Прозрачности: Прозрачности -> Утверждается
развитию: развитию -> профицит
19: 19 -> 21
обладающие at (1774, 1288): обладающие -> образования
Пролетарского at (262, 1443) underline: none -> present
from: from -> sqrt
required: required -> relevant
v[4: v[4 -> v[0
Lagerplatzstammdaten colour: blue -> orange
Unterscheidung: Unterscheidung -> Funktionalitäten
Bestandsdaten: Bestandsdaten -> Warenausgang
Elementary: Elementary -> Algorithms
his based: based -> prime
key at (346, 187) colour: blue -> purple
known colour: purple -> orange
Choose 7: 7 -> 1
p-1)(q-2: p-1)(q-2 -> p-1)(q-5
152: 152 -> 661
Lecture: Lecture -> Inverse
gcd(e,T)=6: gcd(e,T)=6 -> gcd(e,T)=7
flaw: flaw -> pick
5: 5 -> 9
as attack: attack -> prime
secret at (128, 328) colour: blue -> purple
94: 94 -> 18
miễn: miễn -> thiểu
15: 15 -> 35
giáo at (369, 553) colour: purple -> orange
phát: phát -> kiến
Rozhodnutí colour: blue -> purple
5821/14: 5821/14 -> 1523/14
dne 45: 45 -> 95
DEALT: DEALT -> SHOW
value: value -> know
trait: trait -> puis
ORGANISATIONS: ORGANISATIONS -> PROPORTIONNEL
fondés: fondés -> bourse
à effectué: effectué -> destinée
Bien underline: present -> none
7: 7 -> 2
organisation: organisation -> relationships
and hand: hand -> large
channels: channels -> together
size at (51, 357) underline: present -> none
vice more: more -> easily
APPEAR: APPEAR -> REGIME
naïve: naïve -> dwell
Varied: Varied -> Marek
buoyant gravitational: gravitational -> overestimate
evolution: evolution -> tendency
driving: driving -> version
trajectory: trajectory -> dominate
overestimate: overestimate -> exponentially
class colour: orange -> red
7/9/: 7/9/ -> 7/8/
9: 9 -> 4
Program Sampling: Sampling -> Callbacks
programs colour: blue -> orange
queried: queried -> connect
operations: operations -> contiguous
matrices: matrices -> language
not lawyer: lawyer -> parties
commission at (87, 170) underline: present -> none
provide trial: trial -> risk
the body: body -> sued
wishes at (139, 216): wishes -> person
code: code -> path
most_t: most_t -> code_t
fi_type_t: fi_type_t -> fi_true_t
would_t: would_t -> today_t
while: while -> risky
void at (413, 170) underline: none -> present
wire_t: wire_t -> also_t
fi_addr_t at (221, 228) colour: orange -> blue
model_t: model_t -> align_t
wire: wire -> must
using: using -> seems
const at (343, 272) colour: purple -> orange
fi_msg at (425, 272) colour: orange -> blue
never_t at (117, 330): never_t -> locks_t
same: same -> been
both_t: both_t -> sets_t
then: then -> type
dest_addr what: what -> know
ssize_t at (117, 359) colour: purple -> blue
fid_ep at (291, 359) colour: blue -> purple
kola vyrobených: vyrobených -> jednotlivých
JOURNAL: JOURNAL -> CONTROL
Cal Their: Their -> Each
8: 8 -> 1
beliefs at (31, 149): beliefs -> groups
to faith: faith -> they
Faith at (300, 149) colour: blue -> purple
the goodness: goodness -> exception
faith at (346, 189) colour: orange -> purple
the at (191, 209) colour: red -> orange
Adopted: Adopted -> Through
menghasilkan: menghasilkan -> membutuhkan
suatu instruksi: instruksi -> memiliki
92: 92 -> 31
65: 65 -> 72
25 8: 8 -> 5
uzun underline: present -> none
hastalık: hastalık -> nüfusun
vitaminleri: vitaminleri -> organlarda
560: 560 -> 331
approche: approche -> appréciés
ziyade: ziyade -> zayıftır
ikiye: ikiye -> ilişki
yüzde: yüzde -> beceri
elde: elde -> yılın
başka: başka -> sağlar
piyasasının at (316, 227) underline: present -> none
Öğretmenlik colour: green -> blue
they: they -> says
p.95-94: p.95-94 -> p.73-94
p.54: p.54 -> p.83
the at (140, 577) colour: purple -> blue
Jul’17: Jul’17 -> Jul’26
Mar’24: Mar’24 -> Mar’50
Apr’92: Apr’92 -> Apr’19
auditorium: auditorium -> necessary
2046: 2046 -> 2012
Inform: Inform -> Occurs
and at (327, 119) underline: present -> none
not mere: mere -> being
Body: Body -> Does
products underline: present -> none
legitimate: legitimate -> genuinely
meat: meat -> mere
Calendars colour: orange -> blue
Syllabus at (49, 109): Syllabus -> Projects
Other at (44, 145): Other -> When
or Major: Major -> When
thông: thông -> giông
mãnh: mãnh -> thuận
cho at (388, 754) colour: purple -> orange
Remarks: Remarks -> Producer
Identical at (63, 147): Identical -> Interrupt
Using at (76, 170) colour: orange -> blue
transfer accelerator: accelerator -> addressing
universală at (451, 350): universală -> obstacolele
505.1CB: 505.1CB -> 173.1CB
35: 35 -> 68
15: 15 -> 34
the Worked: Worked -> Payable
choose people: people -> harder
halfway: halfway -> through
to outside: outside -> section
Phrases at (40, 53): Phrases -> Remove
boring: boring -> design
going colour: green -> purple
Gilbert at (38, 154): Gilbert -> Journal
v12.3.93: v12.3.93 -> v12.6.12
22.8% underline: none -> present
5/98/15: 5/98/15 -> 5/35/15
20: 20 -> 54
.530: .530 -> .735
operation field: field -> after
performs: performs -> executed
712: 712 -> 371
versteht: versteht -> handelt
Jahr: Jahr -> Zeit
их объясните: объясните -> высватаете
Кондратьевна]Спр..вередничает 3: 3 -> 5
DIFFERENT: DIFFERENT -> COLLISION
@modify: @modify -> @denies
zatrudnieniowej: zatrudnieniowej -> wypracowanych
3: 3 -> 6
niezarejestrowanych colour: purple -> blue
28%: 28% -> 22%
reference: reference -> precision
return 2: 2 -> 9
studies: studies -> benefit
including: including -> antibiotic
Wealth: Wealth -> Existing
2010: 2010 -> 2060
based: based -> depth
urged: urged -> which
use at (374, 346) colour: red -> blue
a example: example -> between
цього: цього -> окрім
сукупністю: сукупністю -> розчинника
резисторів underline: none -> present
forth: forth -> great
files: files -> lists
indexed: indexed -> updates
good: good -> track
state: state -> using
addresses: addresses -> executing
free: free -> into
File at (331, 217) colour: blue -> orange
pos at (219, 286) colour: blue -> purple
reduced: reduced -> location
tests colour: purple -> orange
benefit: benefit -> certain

**Stated exercise:** Please pull every line from the listing above and reproduce each one unchanged.

**Task response:**
Прозрачности: Прозрачности -> Утверждается
развитию: развитию -> профицит
19: 19 -> 21
обладающие at (1774, 1288): обладающие -> образования
Пролетарского at (262, 1443) underline: none -> present
from: from -> sqrt
required: required -> relevant
v[4: v[4 -> v[0
Lagerplatzstammdaten colour: blue -> orange
Unterscheidung: Unterscheidung -> Funktionalitäten
Bestandsdaten: Bestandsdaten -> Warenausgang
Elementary: Elementary -> Algorithms
his based: based -> prime
key at (346, 187) colour: blue -> purple
known colour: purple -> orange
Choose 7: 7 -> 1
p-1)(q-2: p-1)(q-2 -> p-1)(q-5
152: 152 -> 661
Lecture: Lecture -> Inverse
gcd(e,T)=6: gcd(e,T)=6 -> gcd(e,T)=7
flaw: flaw -> pick
5: 5 -> 9
as attack: attack -> prime
secret at (128, 328) colour: blue -> purple
94: 94 -> 18
miễn: miễn -> thiểu
15: 15 -> 35
giáo at (369, 553) colour: purple -> orange
phát: phát -> kiến
Rozhodnutí colour: blue -> purple
5821/14: 5821/14 -> 1523/14
dne 45: 45 -> 95
DEALT: DEALT -> SHOW
value: value -> know
trait: trait -> puis
ORGANISATIONS: ORGANISATIONS -> PROPORTIONNEL
fondés: fondés -> bourse
à effectué: effectué -> destinée
Bien underline: present -> none
7: 7 -> 2
organisation: organisation -> relationships
and hand: hand -> large
channels: channels -> together
size at (51, 357) underline: present -> none
vice more: more -> easily
APPEAR: APPEAR -> REGIME
naïve: naïve -> dwell
Varied: Varied -> Marek
buoyant gravitational: gravitational -> overestimate
evolution: evolution -> tendency
driving: driving -> version
trajectory: trajectory -> dominate
overestimate: overestimate -> exponentially
class colour: orange -> red
7/9/: 7/9/ -> 7/8/
9: 9 -> 4
Program Sampling: Sampling -> Callbacks
programs colour: blue -> orange
queried: queried -> connect
operations: operations -> contiguous
matrices: matrices -> language
not lawyer: lawyer -> parties
commission at (87, 170) underline: present -> none
provide trial: trial -> risk
the body: body -> sued
wishes at (139, 216): wishes -> person
code: code -> path
most_t: most_t -> code_t
fi_type_t: fi_type_t -> fi_true_t
would_t: would_t -> today_t
while: while -> risky
void at (413, 170) underline: none -> present
wire_t: wire_t -> also_t
fi_addr_t at (221, 228) colour: orange -> blue
model_t: model_t -> align_t
wire: wire -> must
using: using -> seems
const at (343, 272) colour: purple -> orange
fi_msg at (425, 272) colour: orange -> blue
never_t at (117, 330): never_t -> locks_t
same: same -> been
both_t: both_t -> sets_t
then: then -> type
dest_addr what: what -> know
ssize_t at (117, 359) colour: purple -> blue
fid_ep at (291, 359) colour: blue -> purple
kola vyrobených: vyrobených -> jednotlivých
JOURNAL: JOURNAL -> CONTROL
Cal Their: Their -> Each
8: 8 -> 1
beliefs at (31, 149): beliefs -> groups
to faith: faith -> they
Faith at (300, 149) colour: blue -> purple
the goodness: goodness -> exception
faith at (346, 189) colour: orange -> purple
the at (191, 209) colour: red -> orange
Adopted: Adopted -> Through
menghasilkan: menghasilkan -> membutuhkan
suatu instruksi: instruksi -> memiliki
92: 92 -> 31
65: 65 -> 72
25 8: 8 -> 5
uzun underline: present -> none
hastalık: hastalık -> nüfusun
vitaminleri: vitaminleri -> organlarda
560: 560 -> 331
approche: approche -> appréciés
ziyade: ziyade -> zayıftır
ikiye: ikiye -> ilişki
yüzde: yüzde -> beceri
elde: elde -> yılın
başka: başka -> sağlar
piyasasının at (316, 227) underline: present -> none
Öğretmenlik colour: green -> blue
they: they -> says
p.95-94: p.95-94 -> p.73-94
p.54: p.54 -> p.83
the at (140, 577) colour: purple -> blue
Jul’17: Jul’17 -> Jul’26
Mar’24: Mar’24 -> Mar’50
Apr’92: Apr’92 -> Apr’19
auditorium: auditorium -> necessary
2046: 2046 -> 2012
Inform: Inform -> Occurs
and at (327, 119) underline: present -> none
not mere: mere -> being
Body: Body -> Does
products underline: present -> none
legitimate: legitimate -> genuinely
meat: meat -> mere
Calendars colour: orange -> blue
Syllabus at (49, 109): Syllabus -> Projects
Other at (44, 145): Other -> When
or Major: Major -> When
thông: thông -> giông
mãnh: mãnh -> thuận
cho at (388, 754) colour: purple -> orange
Remarks: Remarks -> Producer
Identical at (63, 147): Identical -> Interrupt
Using at (76, 170) colour: orange -> blue
transfer accelerator: accelerator -> addressing
universală at (451, 350): universală -> obstacolele
505.1CB: 505.1CB -> 173.1CB
35: 35 -> 68
15: 15 -> 34
the Worked: Worked -> Payable
choose people: people -> harder
halfway: halfway -> through
to outside: outside -> section
Phrases at (40, 53): Phrases -> Remove
boring: boring -> design
going colour: green -> purple
Gilbert at (38, 154): Gilbert -> Journal
v12.3.93: v12.3.93 -> v12.6.12
22.8% underline: none -> present
5/98/15: 5/98/15 -> 5/35/15
20: 20 -> 54
.530: .530 -> .735
operation field: field -> after
performs: performs -> executed
712: 712 -> 371
versteht: versteht -> handelt
Jahr: Jahr -> Zeit
их объясните: объясните -> высватаете
Кондратьевна]Спр..вередничает 3: 3 -> 5
DIFFERENT: DIFFERENT -> COLLISION
@modify: @modify -> @denies
zatrudnieniowej: zatrudnieniowej -> wypracowanych
3: 3 -> 6
niezarejestrowanych colour: purple -> blue
28%: 28% -> 22%
reference: reference -> precision
return 2: 2 -> 9
studies: studies -> benefit
including: including -> antibiotic
Wealth: Wealth -> Existing
2010: 2010 -> 2060
based: based -> depth
urged: urged -> which
use at (374, 346) colour: red -> blue
a example: example -> between
цього: цього -> окрім
сукупністю: сукупністю -> розчинника
резисторів underline: none -> present
forth: forth -> great
files: files -> lists
indexed: indexed -> updates
good: good -> track
state: state -> using
addresses: addresses -> executing
free: free -> into
File at (331, 217) colour: blue -> orange
pos at (219, 286) colour: blue -> purple
reduced: reduced -> location
tests colour: purple -> orange
benefit: benefit -> certain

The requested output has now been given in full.